Nama disebut dalam sidang Tipikor, Fahri minta Jokowi bekukan KPK
Nama disebut dalam sidang Tipikor, Fahri minta Jokowi bekukan KPK. Fahri menuding, Jaksa KPK telah mengarahkan Eddy untuk menyebut nama Fahri dan Akom dalam persidangan. KPK disebut sudah terlalu sering memberikan pertanyaan kepada saksi atau tersangka terkait hal-hal yang tidak ada hubungan dengan perkara.
Wakil Ketua Dewan Perwakilan Daerah (DPR) Fahri Hamzah mengimbau Presiden Jokowi mengeluarkan Peraturan Pemerintah Pengganti Undang-undang untuk membekukan sementara Komisi Pemberantasan Korupsi (KPK). Usulan ini merupakan bentuk kemarahan Fahri karenanya disebut oleh Anggota VII Badan Pemeriksa Keuangan Republik Indonesia (BPK-RI) Eddy Mulyadi Soepardi sidang kasus suap pejabat Kemendes terhadap auditor BPK.
Eddy menyebut BPK memberikan opini Wajar Tanpa Pengecualian (WTP) kepada DPR karena takut dimarahi Fahri dan mantan Ketua DPR Ade Komarudin atas laporan pemeriksaan keuangan.
"Saya mengimbau Presiden Joko Widodo sebagai kepala negara dan kepala pemerintahan untuk membuat Perppu untuk menghentikan KPK sementara Pansus angket KPK di DPR belum mencapai kesimpulan," kata Fahri melalui keterangan tertulisnya, Rabu (27/9).
Fahri menuding, Jaksa KPK telah mengarahkan Eddy untuk menyebut nama Fahri dan Akom dalam persidangan. KPK disebut sudah terlalu sering memberikan pertanyaan kepada saksi atau tersangka terkait hal-hal yang tidak ada hubungan dengan perkara.
Arahan pertanyaan itu, kata Fahri, sering dilakukan di gedung KPK, rumah sekap, hingga ruang sidang Tipikor untuk meminta saksi menyebut nama yang ditargetkan.
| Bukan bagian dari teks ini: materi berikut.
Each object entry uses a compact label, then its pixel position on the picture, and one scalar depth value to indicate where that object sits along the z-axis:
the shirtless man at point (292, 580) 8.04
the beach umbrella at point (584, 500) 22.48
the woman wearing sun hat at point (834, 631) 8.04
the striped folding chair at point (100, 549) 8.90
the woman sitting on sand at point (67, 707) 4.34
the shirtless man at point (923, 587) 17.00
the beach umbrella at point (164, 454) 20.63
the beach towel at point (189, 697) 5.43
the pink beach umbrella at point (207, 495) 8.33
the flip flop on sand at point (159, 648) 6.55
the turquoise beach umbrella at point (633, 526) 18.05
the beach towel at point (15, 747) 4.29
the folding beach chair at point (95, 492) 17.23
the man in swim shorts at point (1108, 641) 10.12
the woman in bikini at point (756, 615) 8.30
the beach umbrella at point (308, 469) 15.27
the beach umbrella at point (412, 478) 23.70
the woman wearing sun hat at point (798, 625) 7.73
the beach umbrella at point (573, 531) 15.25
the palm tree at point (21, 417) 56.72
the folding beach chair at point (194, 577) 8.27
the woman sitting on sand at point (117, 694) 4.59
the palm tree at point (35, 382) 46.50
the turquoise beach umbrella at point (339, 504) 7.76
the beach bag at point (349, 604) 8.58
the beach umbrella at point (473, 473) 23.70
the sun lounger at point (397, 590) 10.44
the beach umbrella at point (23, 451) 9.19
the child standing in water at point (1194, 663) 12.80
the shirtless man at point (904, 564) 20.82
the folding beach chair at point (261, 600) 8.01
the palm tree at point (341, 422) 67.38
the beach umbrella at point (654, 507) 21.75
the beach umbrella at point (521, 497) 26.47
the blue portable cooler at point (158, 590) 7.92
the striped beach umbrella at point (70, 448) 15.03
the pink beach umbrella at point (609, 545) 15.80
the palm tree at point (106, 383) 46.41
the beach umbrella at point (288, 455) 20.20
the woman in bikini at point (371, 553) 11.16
Tujuannya adalah untuk membungkam pihak-pihak yang selama ini bermasalah atau kritis terhadap lembaga antirasuah tersebut. Fahri mengklaim dirinya juga sering menjadi korban rekayasa agar bungkam mengkritisi KPK.
"Motif pemerasan (bullying) KPK adalah untuk mempermudah penghukuman yang dilakukan di persidangan Tipikor. Selain itu, juga untuk membungkam mulut pejabat bermasalah dan juga pihak yang kritis kepada KPK," tegasnya.
Kemudian, kata Fahri, KPK seringkali menyadap dan mengumpulkan informasi secara ilegal para pejabat negara untuk mendapatkan rahasia mereka. Rahasia itu dijadikan bahan untuk membully atau mengancam para pejabat negara.
Lebih lanjut, KPK diduga kerap menjadikan kasus dan data seseorang untuk dijadikan barter dengan sikap pribadi atau sikap resmi lembaga tersebut.
Semisal mantan Bendahara Umum Partai Demokrat M Nazaruddin sering menyeret beberapa nama petinggi partai ke dalam kasusnya. Hal ini merupakan contoh perjanjian antara Nazaruddin dengan KPK agar kasusnya tidak dilanjutkan.
"Ada partai yang paling sering disebut oleh Nazaruddin tapi karena barter perjanjian, akhirnya tidak dilanjutkan. Di sisi lain, ada banyak partai yang sengaja ditargetkan," tukasnya.
Anggota VII BPK Eddy Mulyadi Soepardi mengaku tak ingin DPR mendapatkan opini yang buruk atas laporan pemeriksaan keuangan yang dilakukan BPK. Alasannya, kata Eddy, ketua DPR saat itu Ade Komarudin (Akom) dan Wakil Ketua DPR Fahri Hamzah bisa marah.
"Saya bilang jangan turun opininya karena Akom bisa marah, Fahri marah. BKKBN opini WDP, DPD agak berat kalau untuk WDP. Saya meminta untuk DPR MPR untuk WTP agar bisa amandemen," kata Eddy saat menjadi saksi dua pejabat Kementerian Desa dan Pembangunan Daerah Tertinggal yang didakwa menyuap auditor BPK di Tipikor.
Hal itu untuk mengonfirmasi soal percakapan Eddy dengan Rochmadi Saptogiri, auditor BPK sekaligus tersangka atas kasus ini, melalui sambungan telepon.